Overprints and surcharges, which are a subset of overprints are one of the most problematic areas within philately for two reasons:
- Many of the world's rarest stamps are common stamps that have been overprinted.
- Many overprints have been extensively forged, due to the difference in value between unoverprinted stamps and overprinted stamps.
The quality of the forgery work on overprints varies from extremely poor overprints that look nothing like the originals, to extremely good forgeries being made with laser printers and other specialized equipment. Consequently, certificates are a must for a lot of more expensive overprints.
But what about less expensive stamps that are not worth the cost of a certificate? Fortunately there are ways that you can learn to spot forged overprints. The best way to explain how to spot the differences is to go through an example. Look at the two Canada #O9 50c Lumbering stamps with the scarce O.H.M.S. overprint shown below:
The overprint on the left is genuine, while the one on the right is a fake. How to tell the difference? Even without a closer scan, you can see that the "O" is thinner at the top than the genuine stamp. However there are other differences, which can best be seen by looking at each stamp close up and comparing the differences.

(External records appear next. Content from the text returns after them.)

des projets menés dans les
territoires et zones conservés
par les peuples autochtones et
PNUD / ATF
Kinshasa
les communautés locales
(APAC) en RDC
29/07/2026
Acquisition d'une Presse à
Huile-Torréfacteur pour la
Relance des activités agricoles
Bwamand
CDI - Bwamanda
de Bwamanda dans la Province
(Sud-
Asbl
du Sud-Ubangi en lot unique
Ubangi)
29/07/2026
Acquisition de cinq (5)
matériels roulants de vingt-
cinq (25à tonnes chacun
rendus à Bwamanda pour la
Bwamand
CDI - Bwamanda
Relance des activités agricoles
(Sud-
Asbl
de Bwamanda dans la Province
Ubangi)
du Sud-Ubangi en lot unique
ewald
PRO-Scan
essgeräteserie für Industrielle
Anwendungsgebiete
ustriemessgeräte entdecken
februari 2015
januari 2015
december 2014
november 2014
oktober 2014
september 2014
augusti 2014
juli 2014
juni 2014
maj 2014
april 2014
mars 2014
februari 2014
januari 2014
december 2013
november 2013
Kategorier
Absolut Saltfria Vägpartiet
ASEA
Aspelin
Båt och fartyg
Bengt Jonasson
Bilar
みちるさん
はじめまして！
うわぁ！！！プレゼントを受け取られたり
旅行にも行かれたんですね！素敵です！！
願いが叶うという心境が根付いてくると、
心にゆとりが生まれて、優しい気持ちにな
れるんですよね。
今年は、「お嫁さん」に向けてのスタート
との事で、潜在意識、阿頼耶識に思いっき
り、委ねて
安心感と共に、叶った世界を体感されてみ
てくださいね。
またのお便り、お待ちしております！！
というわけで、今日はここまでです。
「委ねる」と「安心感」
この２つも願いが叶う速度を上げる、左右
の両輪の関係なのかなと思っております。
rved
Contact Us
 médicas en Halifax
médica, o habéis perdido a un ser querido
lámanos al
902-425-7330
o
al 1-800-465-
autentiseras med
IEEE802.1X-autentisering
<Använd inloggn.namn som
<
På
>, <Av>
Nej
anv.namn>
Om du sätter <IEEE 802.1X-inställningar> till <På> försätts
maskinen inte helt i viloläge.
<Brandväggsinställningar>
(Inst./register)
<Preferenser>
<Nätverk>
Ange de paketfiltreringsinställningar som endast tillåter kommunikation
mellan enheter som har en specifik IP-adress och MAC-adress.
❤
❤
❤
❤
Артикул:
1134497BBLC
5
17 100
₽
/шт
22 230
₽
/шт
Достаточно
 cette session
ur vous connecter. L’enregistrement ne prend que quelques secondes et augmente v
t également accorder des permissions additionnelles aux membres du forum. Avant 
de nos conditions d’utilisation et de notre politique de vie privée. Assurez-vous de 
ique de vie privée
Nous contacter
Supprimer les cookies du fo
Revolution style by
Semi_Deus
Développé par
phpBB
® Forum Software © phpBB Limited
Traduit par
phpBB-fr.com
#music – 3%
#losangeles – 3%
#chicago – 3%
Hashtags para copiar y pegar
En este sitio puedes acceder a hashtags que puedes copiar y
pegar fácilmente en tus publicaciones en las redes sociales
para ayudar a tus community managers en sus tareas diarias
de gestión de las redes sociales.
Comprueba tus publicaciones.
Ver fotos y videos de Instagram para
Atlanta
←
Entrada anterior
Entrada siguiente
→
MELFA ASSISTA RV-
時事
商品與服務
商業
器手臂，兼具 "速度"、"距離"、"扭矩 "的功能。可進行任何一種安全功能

Let's start with the genuine overprint:
The overprint measures just under 15 mm from the left edge of the "O" to the end of the period after the "S". All letters except the "O" are just over 2 mm tall, while the "O" is 2.25 mm tall. The "O" is narrower at the top and bottom than it is on the sides, but both the top and bottom and sides are of even thickness. The right diagonal stroke of the "M" is very thin. The periods are ever so slightly elliptical in shape, and are all the same size. Finally, there is a light impression in the paper, visible from the gum, of the entire overprint, caused from the impact of the overprinting die on the stamp during printing that looks like this:
Now, let's take a look at the fake:
This overprint also measures just under 15 mm in width. The letters are all 2 mm tall, so that the "O" is slightly shorter than it should be. It is also too thin at the top and bottom. The right diagonal stroke of the "M" is thicker than in the original. Finally the periods are not quite the same size, with the period after the "H" being slightly larger than the others. They are also perfectly round and not slightly elliptical as in the genuine. Both overprints have ink that looks shiny when viewed at an angle, but the ink of the forgery looks flatter when viewed dead on, compared to the genuine. But the final tell-tale sign is that when you turn the stamp over, there is no impression of the overprint at all:
You see? Nothing. Which means that the printing was done by a very low impact printer, not by an industrial printing press.
This is a particularly good and dangerous forgery that came from e-bay back in 2011. There was a ring of sellers between 2010 and 2012 that were selling these overprints on many Canadian official issues, in quantity, week after week. It is thought that they used a laser printer to overprint full sheets of less expensive stamps, and that they used Photoshop to replicate the overprint. As you can see, they did an excellent job, but even so, with careful comparison and examination you can tell the difference and avoid getting taken.
So the basic lesson is this:
- Learn the exact dimensions of the genuine overprint, including the length of the overprint, the height of the letters, and the spacing between lines of text and letters.
- Examine the ink of the genuine overprints carefully and note how it appears when viewed straight on versus at an angle to a light source.
- Note whether the overprinting usually left an impression on the stamp that can be seen from the back or not.
- Carefully examine the colour of the overprint ink and compare to a known original. Almost always, the colour will be slightly off.
Quite often it is difficult to obtain a known genuine example of an overprint, in which case you will need to consult specialized literature that will give you the information about the genuine overprint that you will need to make the comparison. However, such literature is generally available from sellers like Phil Bansner, whose link appears on my page titled "For Further Reading - Other Cool Websites".